* [TEXTE À LIRE]:
Le point de départ et le point d'aboutissement devraient être le rival qui est aussi et en même temps le modèle médiateur.

  • « Entre les trois sommets du triangle girardien, les liens se resserrent, les oscillations augmentent en amplitude et en fréquence. L'être médiatisé ne pouvant que reconnaître souterrainement la supériorité du modèle-obstacle, l'Autre est rival parce qu'il est modèle et modèle parce qu'il est rival. Plus la distance diminue entre le sujet qui désire et l'Autre, plus les différences s'amenuisent, plus la haine s'intensifie. Le concept freudien d'ambivalence, d’attirance et d’aversion à la fois et en même temps, rencontre adéquatement les sentiments de vénération pour le modèle qui se double de haine pour l'obstacle. Avec le désir mimétique, René Girard affronte Marx sur le terrain de la rareté avec la mimesis et Freud sur le terrain du désir avec la mimesis. » (ibid., p. 91)

C'est la convergence des désirs qui crée l'objet du désir chez Freud et la rareté chez Marx.

René Girard prétend ainsi faire l'économie du refoulement et donc ce deus ex machina qu'est pour lui l'inconscient freudien. Le sujet désirant, ou plutôt - puisqu'il n'y a jamais qu'un seul désir, le même pour tous les hommes dans le postulat du désir mimétique - le désir, se refuse à admettre la réciprocité mais toutes ses stratégies pour l'éviter le font toujours retomber dans l'identique.

* [PROBLÈMES À RÉSOUDRE]:
**1.** D'après le texte sur le désir mimétique, qu'est-ce qui s'intensifie quand la distance diminue entre le sujet qui désire et l'Autre ?
**2.** Poursuivez le texte sur le désir mimétique chez René Girard à partir de l'endroit où il s'arrête.

* [DONNÉES FOURNIES]:
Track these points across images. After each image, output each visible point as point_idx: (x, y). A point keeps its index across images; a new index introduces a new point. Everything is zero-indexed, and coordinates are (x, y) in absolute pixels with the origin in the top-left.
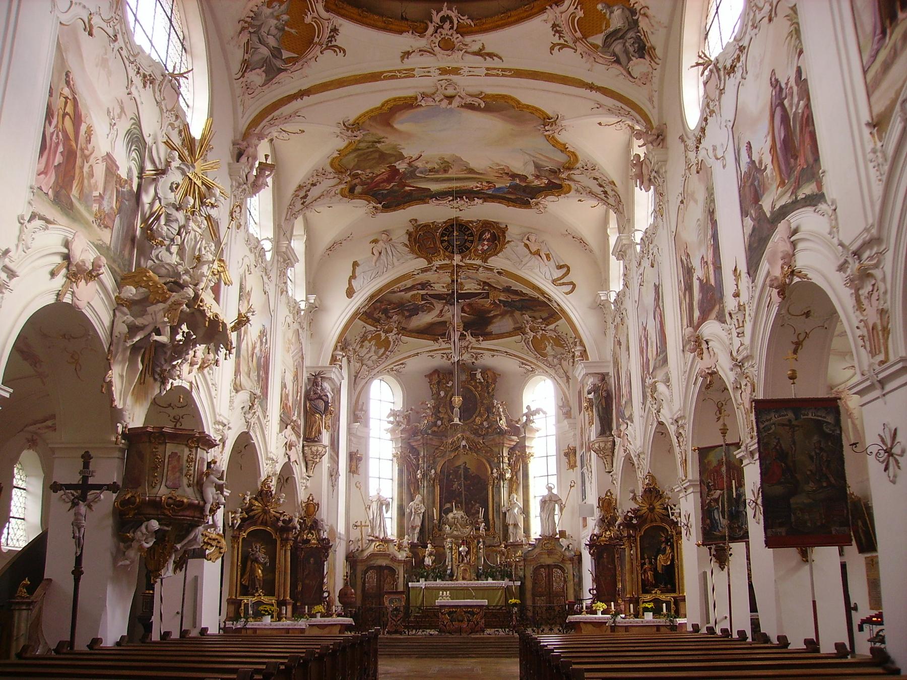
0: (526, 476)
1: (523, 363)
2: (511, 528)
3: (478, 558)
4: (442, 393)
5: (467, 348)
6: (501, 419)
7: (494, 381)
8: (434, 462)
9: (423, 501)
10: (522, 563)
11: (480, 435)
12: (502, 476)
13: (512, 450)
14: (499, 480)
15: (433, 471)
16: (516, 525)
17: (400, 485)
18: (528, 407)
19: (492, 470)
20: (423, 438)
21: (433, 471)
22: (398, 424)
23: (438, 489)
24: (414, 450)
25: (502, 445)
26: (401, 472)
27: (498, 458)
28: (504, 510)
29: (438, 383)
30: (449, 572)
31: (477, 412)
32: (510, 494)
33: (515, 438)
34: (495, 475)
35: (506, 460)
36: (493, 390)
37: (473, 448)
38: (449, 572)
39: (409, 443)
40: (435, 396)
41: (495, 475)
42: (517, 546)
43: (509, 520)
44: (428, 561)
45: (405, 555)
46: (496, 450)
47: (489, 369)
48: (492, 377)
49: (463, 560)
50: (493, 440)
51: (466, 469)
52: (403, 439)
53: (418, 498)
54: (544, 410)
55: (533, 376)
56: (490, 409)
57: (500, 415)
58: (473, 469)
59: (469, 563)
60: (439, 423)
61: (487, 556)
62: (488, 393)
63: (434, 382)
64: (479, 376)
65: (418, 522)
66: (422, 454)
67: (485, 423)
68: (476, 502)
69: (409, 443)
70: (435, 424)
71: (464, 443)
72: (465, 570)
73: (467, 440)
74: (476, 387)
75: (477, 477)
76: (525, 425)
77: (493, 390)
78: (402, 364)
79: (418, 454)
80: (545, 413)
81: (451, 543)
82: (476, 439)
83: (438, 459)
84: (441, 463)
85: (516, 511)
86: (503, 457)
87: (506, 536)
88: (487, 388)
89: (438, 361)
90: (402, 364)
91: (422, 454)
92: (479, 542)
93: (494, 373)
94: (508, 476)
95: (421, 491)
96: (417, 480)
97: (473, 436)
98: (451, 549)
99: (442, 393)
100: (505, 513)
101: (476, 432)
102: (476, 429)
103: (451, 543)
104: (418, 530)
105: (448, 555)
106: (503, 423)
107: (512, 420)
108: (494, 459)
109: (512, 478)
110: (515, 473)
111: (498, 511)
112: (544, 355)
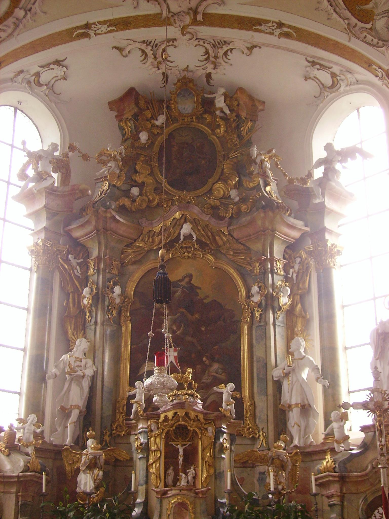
0: (326, 295)
1: (313, 63)
2: (294, 417)
3: (218, 476)
4: (144, 137)
5: (196, 12)
6: (267, 184)
7: (253, 115)
8: (121, 274)
9: (92, 353)
10: (334, 489)
11: (222, 218)
12: (270, 302)
13: (292, 248)
14: (265, 311)
15: (117, 290)
16: (306, 409)
17: (42, 311)
18: (328, 147)
19: (248, 290)
20: (96, 213)
21: (117, 290)
22: (41, 177)
23: (127, 329)
24: (78, 248)
25: (268, 234)
26: (45, 286)
27: (263, 264)
28: (276, 373)
29: (136, 117)
30: (137, 511)
31: (216, 176)
32: (290, 337)
33: (299, 224)
34: (256, 299)
35: (280, 265)
36: (250, 130)
37: (206, 243)
38: (137, 511)
39: (68, 234)
40: (129, 142)
41: (256, 299)
42: (311, 454)
43: (290, 396)
44: (86, 482)
45: (22, 464)
46: (256, 247)
47: (241, 90)
48: (246, 108)
49: (176, 480)
50: (252, 222)
51: (192, 289)
52: (51, 212)
53: (81, 345)
54: (366, 148)
55: (333, 100)
56: (244, 167)
57: (264, 176)
58: (206, 290)
59: (191, 487)
60: (135, 191)
61: (244, 463)
62: (240, 136)
63: (128, 115)
64: (220, 103)
65: (77, 397)
66: (95, 253)
67: (233, 193)
68: (212, 359)
69: (68, 234)
70: (127, 193)
71: (186, 229)
72: (181, 506)
73: (195, 223)
74: (214, 126)
75: (216, 305)
76: (323, 182)
77: (250, 130)
78: (58, 63)
79: (88, 256)
80: (365, 155)
81: (148, 432)
82: (213, 223)
83: (132, 268)
84: (137, 273)
85: (305, 374)
86: (272, 260)
87: (281, 427)
88: (238, 127)
89: (137, 73)
90: (58, 63)
91: (95, 253)
92: (219, 433)
93: (251, 98)
94: (284, 300)
95: (90, 334)
96: (82, 312)
97: (206, 218)
98: (146, 449)
99: (144, 137)
100: (278, 385)
101: (215, 212)
102: (214, 208)
103: (148, 432)
104: (75, 414)
105: (140, 465)
106: (271, 189)
107: (291, 181)
108: (254, 267)
109: (292, 307)
110: (299, 295)
111: (264, 380)
112: (366, 17)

* [EXERCICES CORRIGÉS]:
**1.** La haine.

**2.**
On peut aussi faire l'économie de la répétition freudienne des symptômes. René Girard dit (1972, pp. 350-352, Des choses cachées depuis la fondation du monde, Grasset, Paris). Quelques pages rafraîchissantes sur l'analyse du masochisme :

  • « Le désir s'interroge, acquiert un savoir sur lui-même et met ce savoir au service de ses objectifs, par exemple, il voit bien ses modèles se transformer en obstacles, mais au lieu d'interpréter cette transformation dans la logique du mimétisme, il obéit à sa propre logique, il s'accroche à son projet différentiel et transforme lui-même les obstacles en modèles. Tel est le secret du masochiste qui fait du résultat inévitable, certes, mais inacceptable, de ses désirs passés, la condition préalable de tout désir futur. »

Avec le désir mimétique, René Girard affronte Marx sur le terrain de la valeur et Freud sur celui du désir. La politologie interprète un grand nombre de conflits à la lumière de ce désir mimétique dans la violence et le sacré. La psychologie rapporte la souffrance individuelle à l’erreur chronologique et logique du modèle devenant rival et le rival pris comme modèle.

  • « Cette rétroaction amplificatrice, inscrit dans le triangle du désir, est communément appelée ‘cercle vicieux’. C’est parce qu ‘elle s’apparente à une logique paradoxale, celle de la circularité du cercle vicieux, que la dynamique du désir passe pour irrationnelle. Elle est d’une autre rationalité que celle de l’enchaînement linéaire proportionnel et linéal de l’antériorité de la cause sur l’effet. » (ibid., p. 91)

À partir de l'exemple illustratif des enfants qui se disputent pour des jouets identiques en nombre suffisant, se révèle le postulat du désir mimétique qui est le « désir selon l'Autre ». En effet, le désir mimétique n'est pas un désir d'appropriation d'objet, mais d'appropriation du désir de l'autre. C'est à ce point que se trouve la majorité des confusions et malentendus.

  • C'est à la convergence des désirs que se forme l'objet du désir.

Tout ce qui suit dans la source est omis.